The first priority should be to help these nations boost their health care infrastructure to ensure accountability and procurement of central drugs and to make an impact in treatment of sexually transmitted diseases, experts say. Then there should be a focus on providing basic prophylactics, such as trimethoprim-sulfamethoxazole (co-trimoxazole). This inexpensive antibiotic is effective against some of the most common OIs, including pneumonias, non-typhoid salmonella, and enteric pathogens.

"Co-trimoxazole should be readily available and very cheap, but the health care delivery system has to be put into place," Lackritz says.

Then, there needs to be increased education of health care providers on what AIDS-defining illnesses are and which drugs are used for treatment and prevention.
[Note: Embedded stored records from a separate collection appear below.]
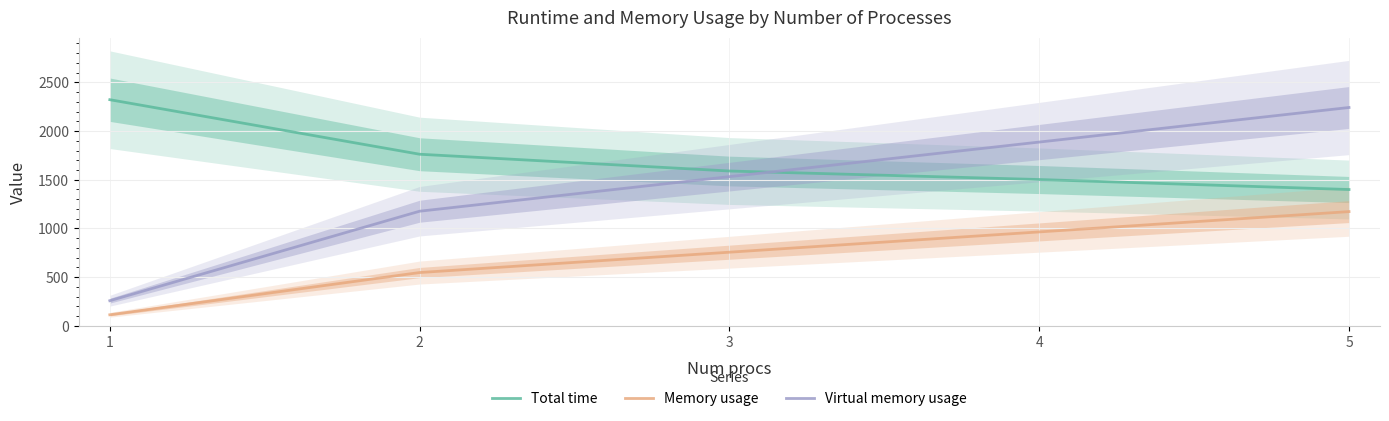

At 2, list the series in order from largest to smallest.

Total time, Virtual memory usage, Memory usage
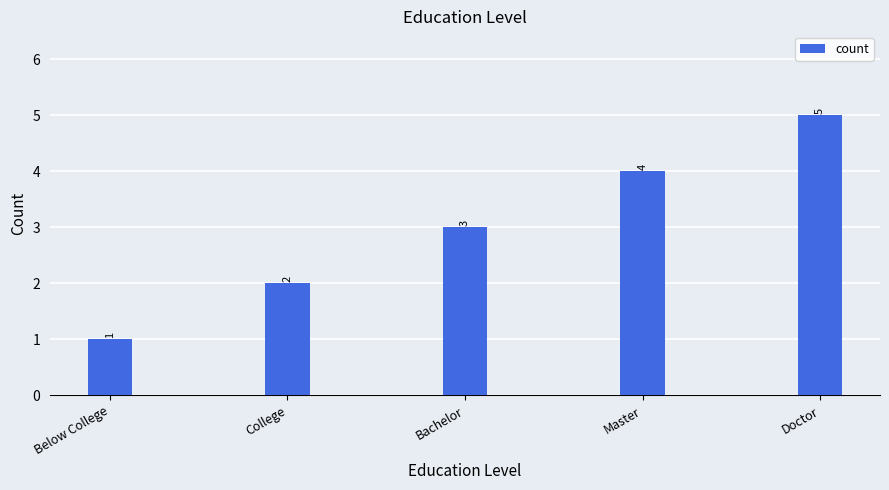

Count the number of data series in this chart.

1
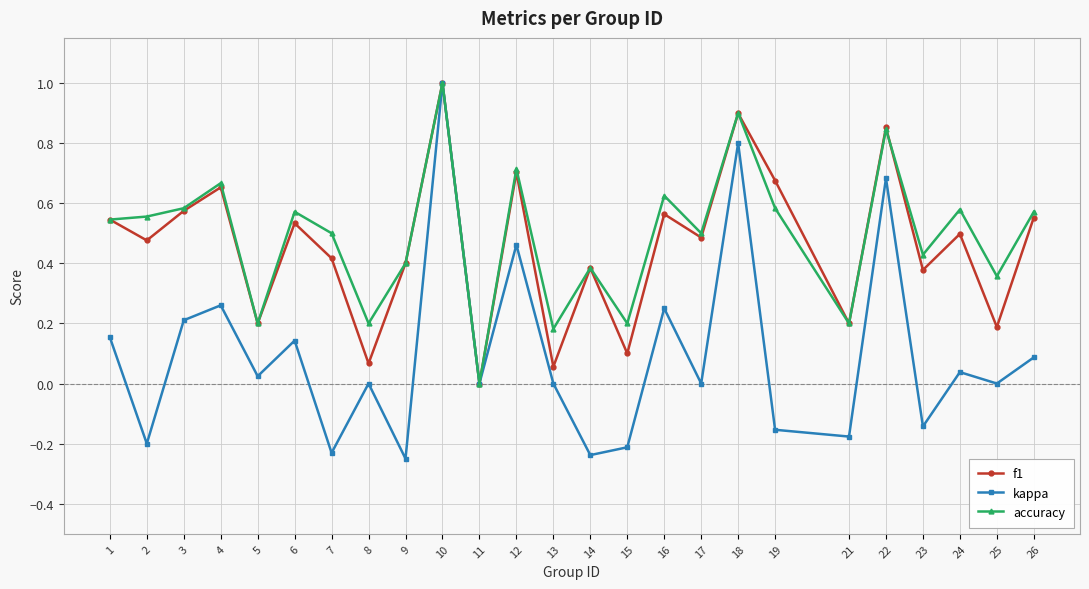

How many values in accuracy are above zero?

24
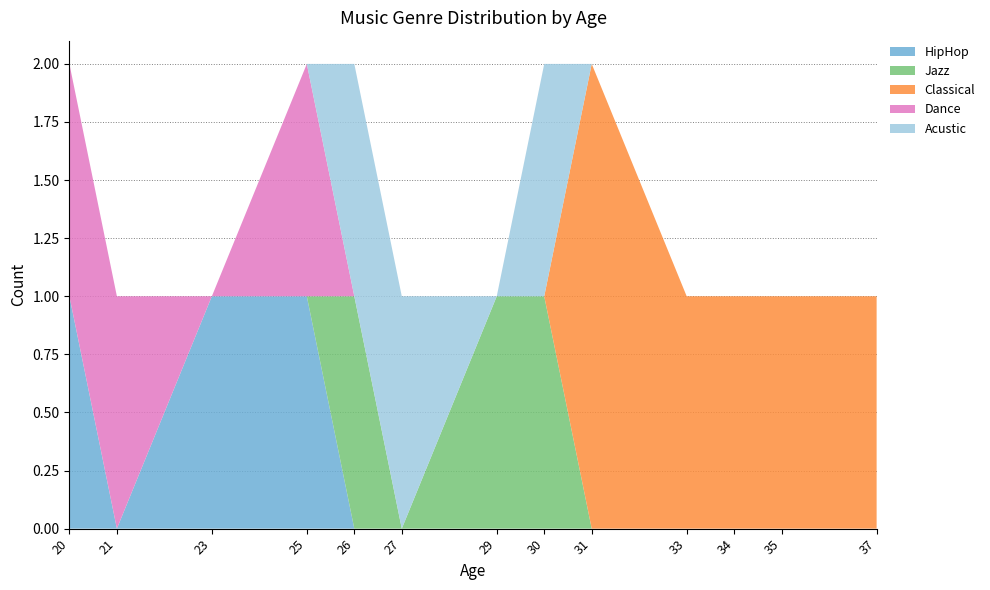

True or false: Dance and Jazz intersect in this chart.

False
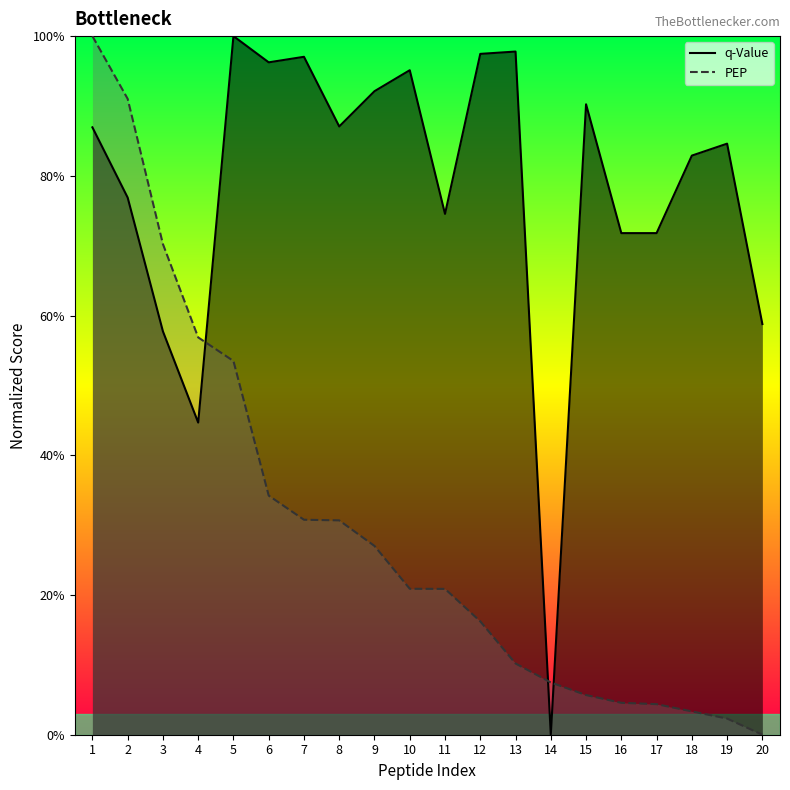

Reading left to right, what are all the values shown in this chart?

q-Value: 1=0.9	2=0.8	3=0.6	4=0.4	5=1.0	6=1.0	7=1.0	8=0.9	9=0.9	10=1.0	11=0.7	12=1.0	13=1.0	14=0.0	15=0.9	16=0.7	17=0.7	18=0.8	19=0.8	20=0.6
PEP: 1=1.0	2=0.9	3=0.7	4=0.6	5=0.5	6=0.3	7=0.3	8=0.3	9=0.3	10=0.2	11=0.2	12=0.2	13=0.1	14=0.1	15=0.1	16=0.0	17=0.0	18=0.0	19=0.0	20=0.0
And finally, there will need to be a strengthening of lab capacity to diagnose opportunistic infections, including increasing the capacity to do X-rays and simple culturing of blood, stools, and sputum, she adds.

"So it's a three-tiered approach, and we can't deliver antiretrovirals without a drug delivery system, and that just doesn't exist in a lot of places," Lackritz says.

Lackritz was involved with a trimethoprim-sulfamethoxazole prophylaxis study that found that administration of the drug in HIV-1-infected patients with tuberculosis significantly decreased mortality and hospital admission rates. The study also found significantly fewer admissions for septicemia and enteritis in the co-trimoxazole group.1 Co-trimoxazole also can be used to treat salmonellosis, isopsoriasis, cerebral toxoplasmosis, and bacterial pneumonia.

UNAIDS promotes prophylaxis in Africa

Both the CDC and UNAIDS are working on programs to help boost the African health care infrastructure.

"UNAIDS promoted the use of prophylaxis, as well as access to antiretrovirals, even though the prices still are too high," Samb says.

The CDC will receive some $35 million this year for AIDS programs in Africa and India. President Clinton is asking Congress for $325 million to fight international AIDS, which more than doubles the nation's previous two-year commitment. The administration also has committed more than $70 million for TB prevention, control, and research and more than $100 million to combat the spread of malaria. (See story on the U.S. - European Union agreement to fight HIV, p. 4.)

UNAIDS announced in May that the organization had begun to work with five major pharmaceutical companies on ways to accelerate and improve the provision of HIV/AIDS care and treatment in developing countries. These companies are Boehringer Ingelheim, Bristol-Myers Squibb, Glaxo Wellcome, Merck & Co., and F. Hoffmann-La Roche.

Reference

1. Wiktor SZ, Sassan-Morokro M, Grant AD, et al. Efficacy of trimethoprim-sulfamethoxazole prophylaxis to decrease morbidity and mortality in HIV-1-infected patients with tuberculosis in Abidjan, Cote d'Ivoire: A randomised controlled trial. Lancet 1999; 353:1,469-1,475.